Unthinking Thinking Like a Lawyer: the Struggle for Deference in Canada

This is the draft title of a book chapter I have prepared for a forthcoming collection on substantive review.

I have a draft of the chapter which I am happy to circulate to those who are interested in commenting on it. Feel free to email me: paul dot daly at umontreal dot ca.

Here is the abstract:

From their first exposure to law in university, through to their days in legal practice, lawyers understand that legal questions have ‘right answers’ which it is the role of legal experts to provide. Convincing judges that in some instances administrative decision-makers should be trusted to provide the answers is difficult. Affording curial deference requires judges to pull against the current of years of legal training.

It is no surprise then that in pursuing a deferential course to judicial review of interpretations of law, the Supreme Court of Canada has repeatedly been buffeted by traditionalist storms pushing it towards a more interventionist course. This even though the Court has been to the fore in recognizing that curial deference is compelled by the combination of legislative choice and relative institutional competence.

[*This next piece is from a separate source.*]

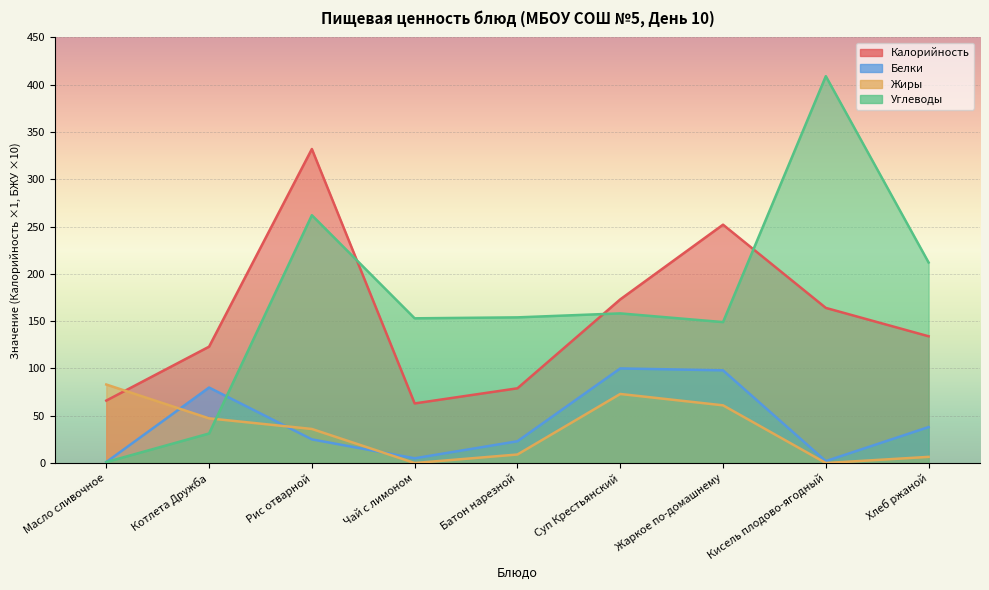

What are all the series names shown in the legend?

Калорийность, Белки, Жиры, Углеводы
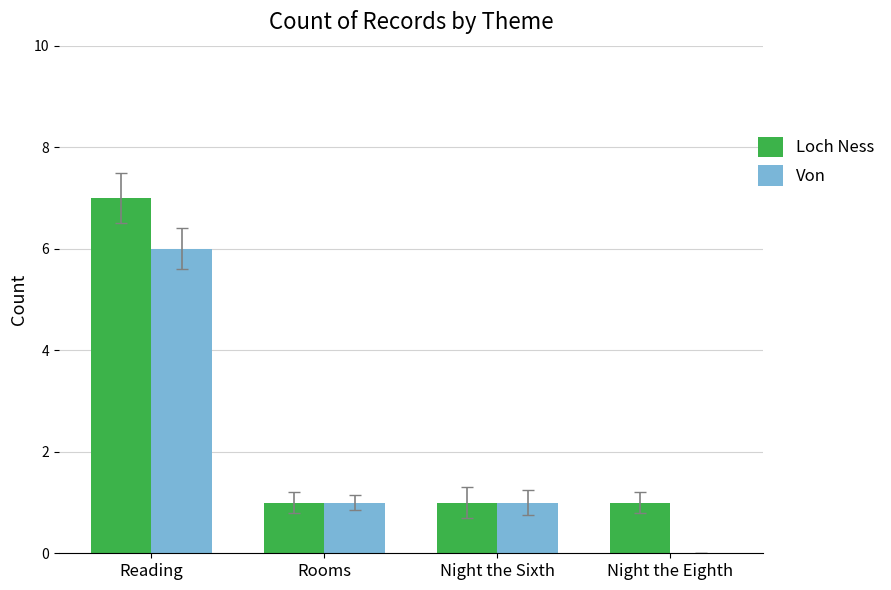

Reading left to right, transcribe all the data shown in this chart.

Loch Ness: Reading=7	Rooms=1	Night the Sixth=1	Night the Eighth=1
Von: Reading=6	Rooms=1	Night the Sixth=1	Night the Eighth=0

An early deferential approach was the concept of error of law within jurisdiction, but it was thwarted by a broad conception of jurisdictional error. Next, judges were admonished to exercise caution before identifying provisions as “jurisdictional”. Solely attitudinal in nature, this approach failed to shift the interventionist attitudes inculcated by law schools and years of legal practice.

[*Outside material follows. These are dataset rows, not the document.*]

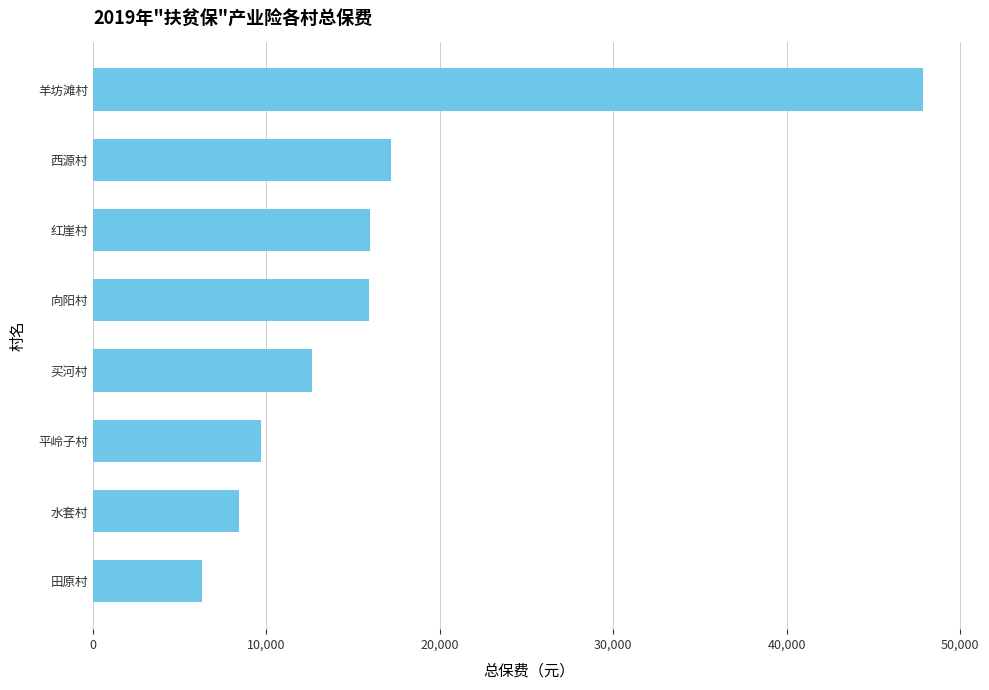

What is the sum of the values at 红崖村 and 水套村?

24360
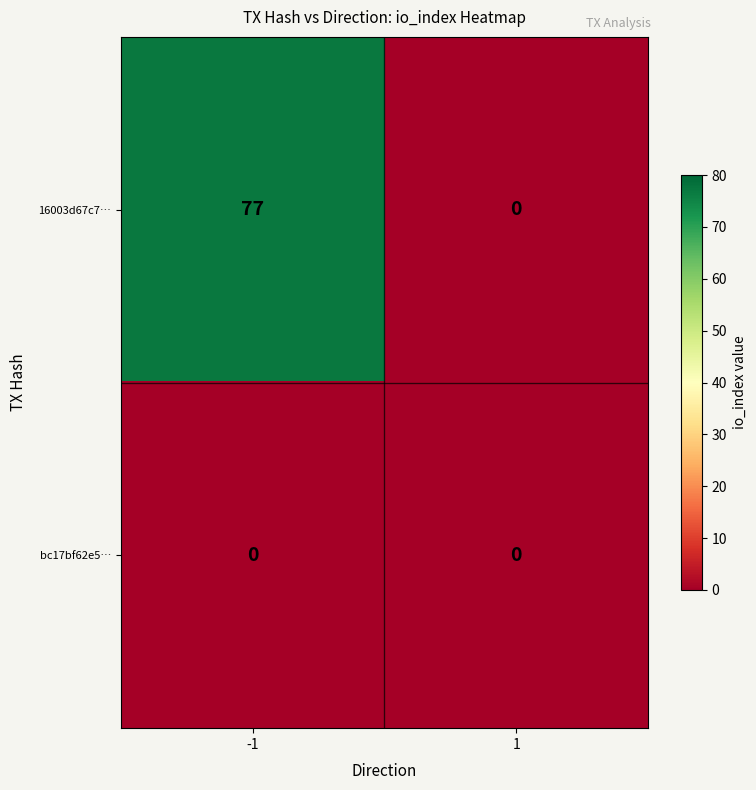

List the series in order of their overall mean, lowest first.

bc17bf62e5…, 16003d67c7…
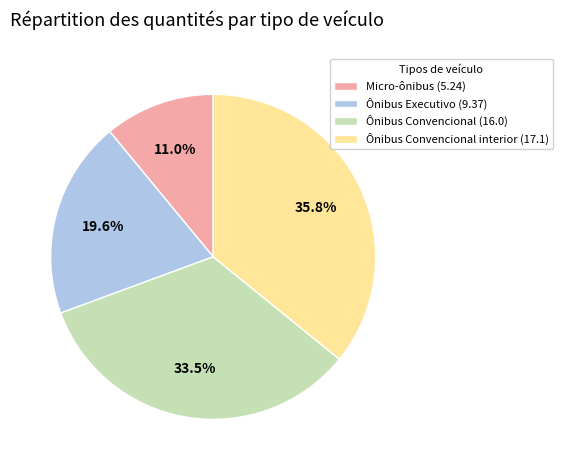

How many slices are in this pie chart?

4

Hence the development of the “pragmatic and functional analysis”, a multi-factor test designed to require justification for judicial intervention in terms of legislative intent. Only those questions the legislature intended to reserve the courts should be treated as “jurisdictional”. Yet again, however, interventionist attitudes prevailed. Questions that would traditionally have been seen as jurisdictional had an almost magical capacity to attract judicial intervention, the multi-factor test notwithstanding. And these questions were sometimes “segmented”: the jurisdictional aspects of decisions were hived off and subjected to more intense scrutiny.

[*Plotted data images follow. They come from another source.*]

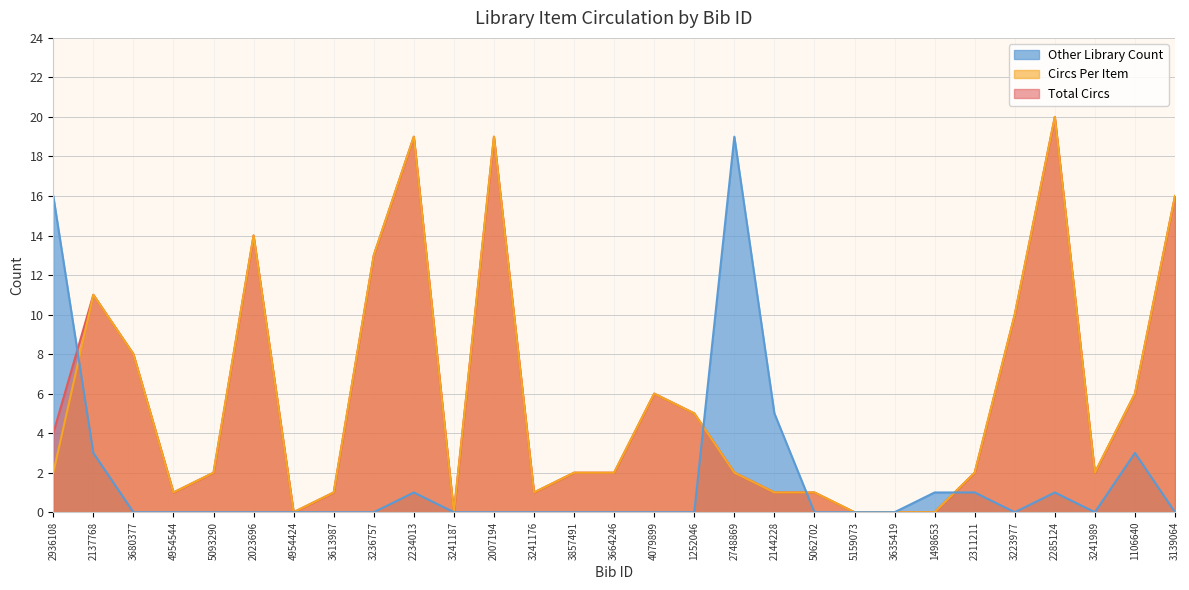

Where is Other Library Count nearest to the value 9?

2144228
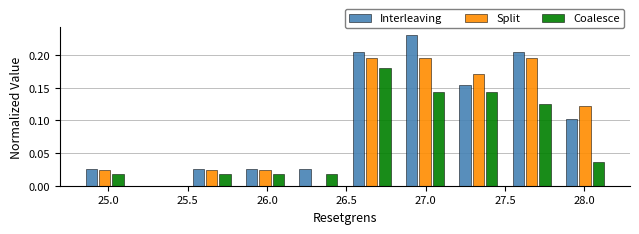

What is the height of the Split bar covering 27.85 to 28.15 on the x-axis? Neither the bar edges nor the heights are printed on the chart, so give them approximately, as read against the axes.

0.120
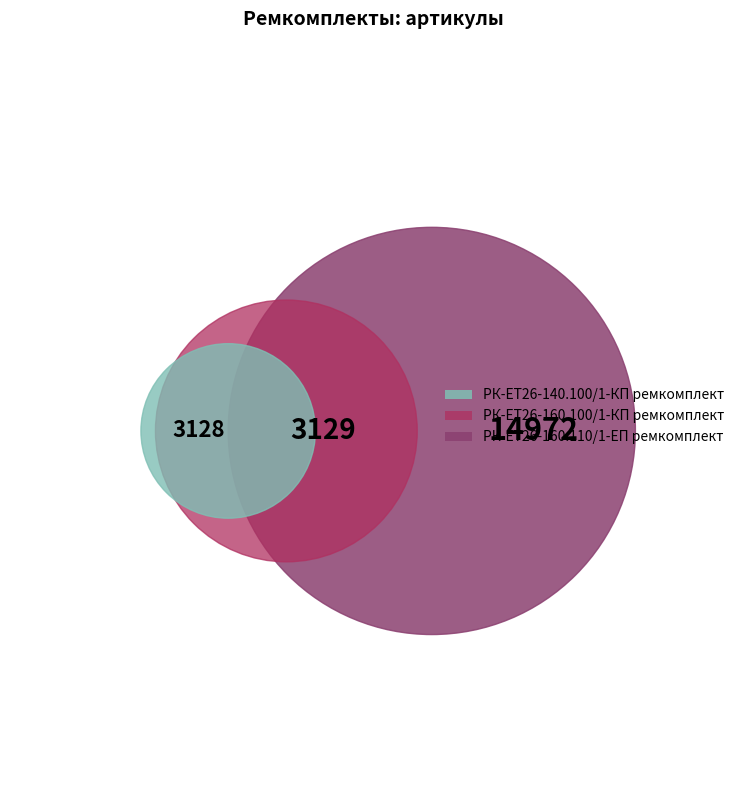

What is the ratio of the value at РК-ЕТ26-160.100/1-КП ремкомплект to the value at РК-ЕТ26-160.110/1-ЕП ремкомплект?

0.2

Now, the Court directs that interpretations of decision-makers’ home statutes should be overturned only if unreasonable. Even here, interventionist winds have blown courts off the deferential course charted by the Court. The reasonableness of administrative interpretations of law is adjudged by reference to judicial principles of statutory interpretation, such that little separates modern reasonableness review from prior interventionist approaches.

This content has been updated on June 11, 2014 at 09:45.